→ Instruction 1
Answer these questions about the forum post on Pentax and the camera market, giving each answer on its own line:
(a) Which products does the post list as evidence that the photographic product landscape shifted in 2012?
(b) According to the quoted poster, what did last year's sales figures show?
(c) Which camera does the general consensus outside of PF seem to consider insufficient to assuage customers' fears?
→ Instruction 2
Reproduce everything in the forum post on Pentax and the camera market from "I know what's" down to "do so quietly.".
→ Instruction 3
Go on with the forum post on Pentax and the camera market, picking up after its final sentence.

→ Extract
Originally posted by audiobomber You blather on like this, like you somehow know. You have an opinion on where the market is going, but you don[t know, any more than I do. You say APS-C DSLRs are dying, I disagree. Where's your proof? Sales figures last year showed that APS-C DSLR's were a burgeoning market. Until I see numbers, I just see you doing your usual "Pentax is doomed" troll routine.
I know what's come out THIS year. last year's sales numbers do not.
if you can't agree that the photographic product landscape has tectonically shifted in 2012 (OM-D, Fuji-X, GH3, 6D, D600...) then you're just not following the industry.
and for the record, if i felt Pentax was destined for failure i wouldn't care enough to be here. Pentax has to react to the new market now, and has new management and new will to do so. like many of us here, I'm anxiously awaiting to see their new direction, but it doesn't mean i have to to do so quietly.
The onus is on
Pentax to assuage its customer's fears if it wants to keep them, and the general consensus outside of PF seems to be the K-5II wasn't enough to do that.

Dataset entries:
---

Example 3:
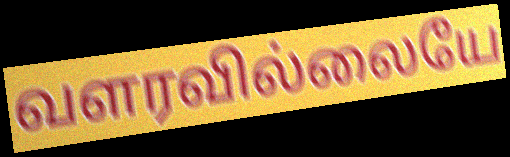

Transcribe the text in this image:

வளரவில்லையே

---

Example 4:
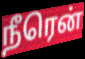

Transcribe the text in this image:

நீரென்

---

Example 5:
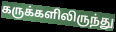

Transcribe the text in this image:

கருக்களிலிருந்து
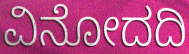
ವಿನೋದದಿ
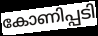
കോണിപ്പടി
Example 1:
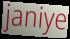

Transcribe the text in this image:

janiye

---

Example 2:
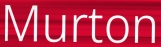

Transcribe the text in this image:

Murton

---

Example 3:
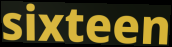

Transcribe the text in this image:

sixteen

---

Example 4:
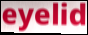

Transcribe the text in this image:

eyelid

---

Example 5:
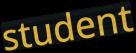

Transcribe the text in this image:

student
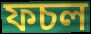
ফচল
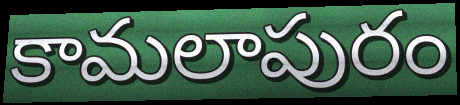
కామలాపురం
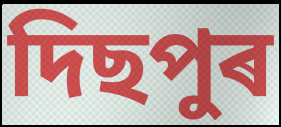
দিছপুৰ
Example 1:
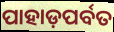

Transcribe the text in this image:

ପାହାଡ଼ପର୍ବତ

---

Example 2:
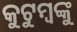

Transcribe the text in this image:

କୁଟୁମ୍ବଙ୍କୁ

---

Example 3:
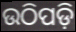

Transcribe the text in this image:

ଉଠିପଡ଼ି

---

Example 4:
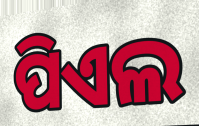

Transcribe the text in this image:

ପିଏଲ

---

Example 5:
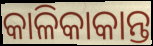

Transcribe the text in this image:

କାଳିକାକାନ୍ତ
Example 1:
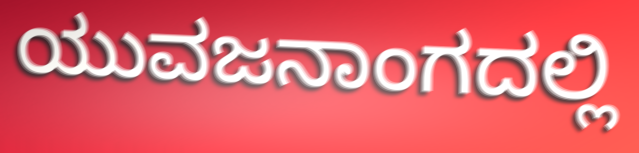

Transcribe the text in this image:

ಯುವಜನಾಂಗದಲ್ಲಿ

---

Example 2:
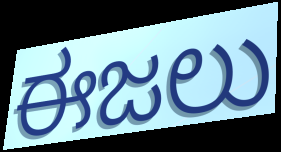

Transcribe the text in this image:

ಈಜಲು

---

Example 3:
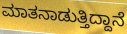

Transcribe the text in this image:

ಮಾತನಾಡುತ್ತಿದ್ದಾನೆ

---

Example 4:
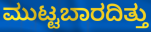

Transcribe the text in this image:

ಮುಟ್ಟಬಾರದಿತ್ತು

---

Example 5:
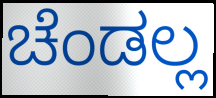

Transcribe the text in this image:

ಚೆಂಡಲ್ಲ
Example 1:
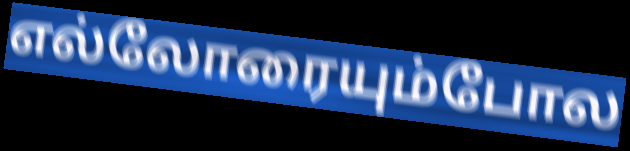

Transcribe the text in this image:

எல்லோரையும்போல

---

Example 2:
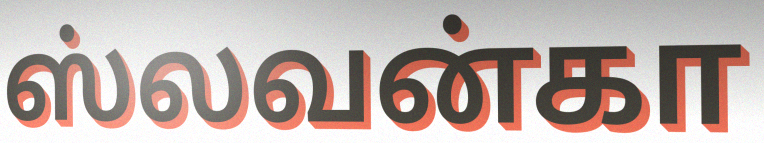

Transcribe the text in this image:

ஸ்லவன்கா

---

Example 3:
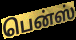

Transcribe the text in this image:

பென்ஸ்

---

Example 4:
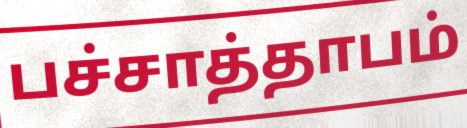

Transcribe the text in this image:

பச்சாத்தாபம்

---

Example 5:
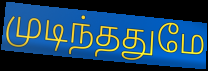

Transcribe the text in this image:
...
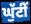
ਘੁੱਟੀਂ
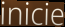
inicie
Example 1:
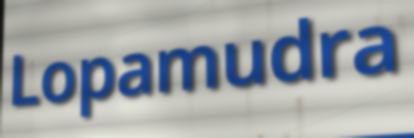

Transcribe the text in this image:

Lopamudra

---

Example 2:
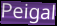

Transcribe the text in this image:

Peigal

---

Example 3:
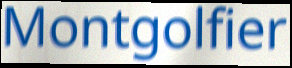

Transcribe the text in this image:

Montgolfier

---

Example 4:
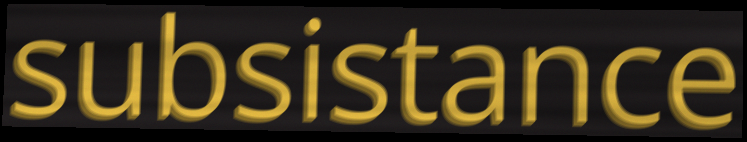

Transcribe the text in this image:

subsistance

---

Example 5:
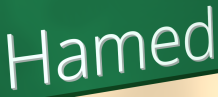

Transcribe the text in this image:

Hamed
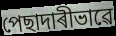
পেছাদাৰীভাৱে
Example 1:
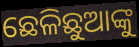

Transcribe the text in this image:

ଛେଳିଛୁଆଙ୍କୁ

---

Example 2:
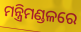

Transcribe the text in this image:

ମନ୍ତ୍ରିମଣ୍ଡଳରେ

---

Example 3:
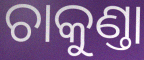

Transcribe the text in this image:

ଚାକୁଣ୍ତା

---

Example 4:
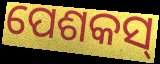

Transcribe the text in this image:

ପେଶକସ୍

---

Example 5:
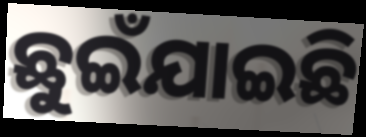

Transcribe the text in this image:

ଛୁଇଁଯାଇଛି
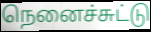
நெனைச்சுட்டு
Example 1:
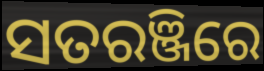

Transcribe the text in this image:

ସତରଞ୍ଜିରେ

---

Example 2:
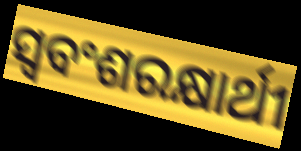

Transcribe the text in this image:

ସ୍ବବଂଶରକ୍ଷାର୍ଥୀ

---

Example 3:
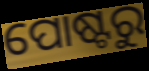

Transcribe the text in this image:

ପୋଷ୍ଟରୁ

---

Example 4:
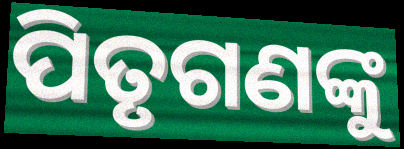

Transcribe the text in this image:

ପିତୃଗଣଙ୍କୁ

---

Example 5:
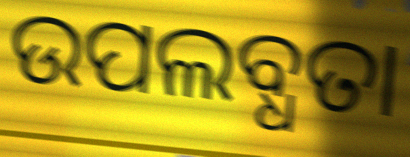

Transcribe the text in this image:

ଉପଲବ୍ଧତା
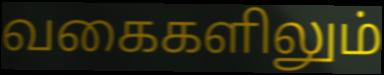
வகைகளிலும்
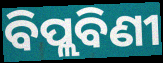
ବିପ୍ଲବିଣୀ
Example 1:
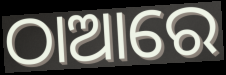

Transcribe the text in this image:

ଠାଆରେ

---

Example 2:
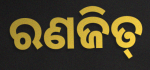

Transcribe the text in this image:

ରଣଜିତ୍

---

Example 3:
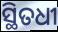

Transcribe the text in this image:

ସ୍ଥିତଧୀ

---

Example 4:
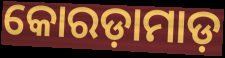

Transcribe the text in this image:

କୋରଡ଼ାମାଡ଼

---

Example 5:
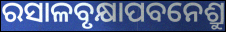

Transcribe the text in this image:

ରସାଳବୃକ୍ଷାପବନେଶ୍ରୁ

→ Written response 1
(a) OM-D, Fuji-X, GH3, 6D, D600
(b) APS-C DSLRs were a burgeoning market.
(c) The K-5II

→ Written response 2
I know what's come out THIS year. last year's sales numbers do not.
if you can't agree that the photographic product landscape has tectonically shifted in 2012 (OM-D, Fuji-X, GH3, 6D, D600...) then you're just not following the industry.
and for the record, if i felt Pentax was destined for failure i wouldn't care enough to be here. Pentax has to react to the new market now, and has new management and new will to do so. like many of us here, I'm anxiously awaiting to see their new direction, but it doesn't mean i have to to do so quietly.

→ Written response 3
Originally posted by audiobomber This is the sort of lie you constantly throw around. M4/3 MILCs have not caught up to APS-C, and never will. Sony MILC's are APS-C, so IQ is the same, but they are not cheaper than DSLR's. Good luck shooting sports, wildlife or BIF with the back of a MILC, or a slow cartoonish EVF.
DPreview and DxOMark disagree with you on the m4/3 vs. APS-C image quality debate, if you think those sites have little influence well...good luck swaying the market. Sony has plenty of NEX cheaper than Pentax DSLRs, and they're making strides in hybrid AF as we speak. and finally....who shoots sports with Pentax? all those things you mentioned can be and are being done just fine (and professionally) with FF...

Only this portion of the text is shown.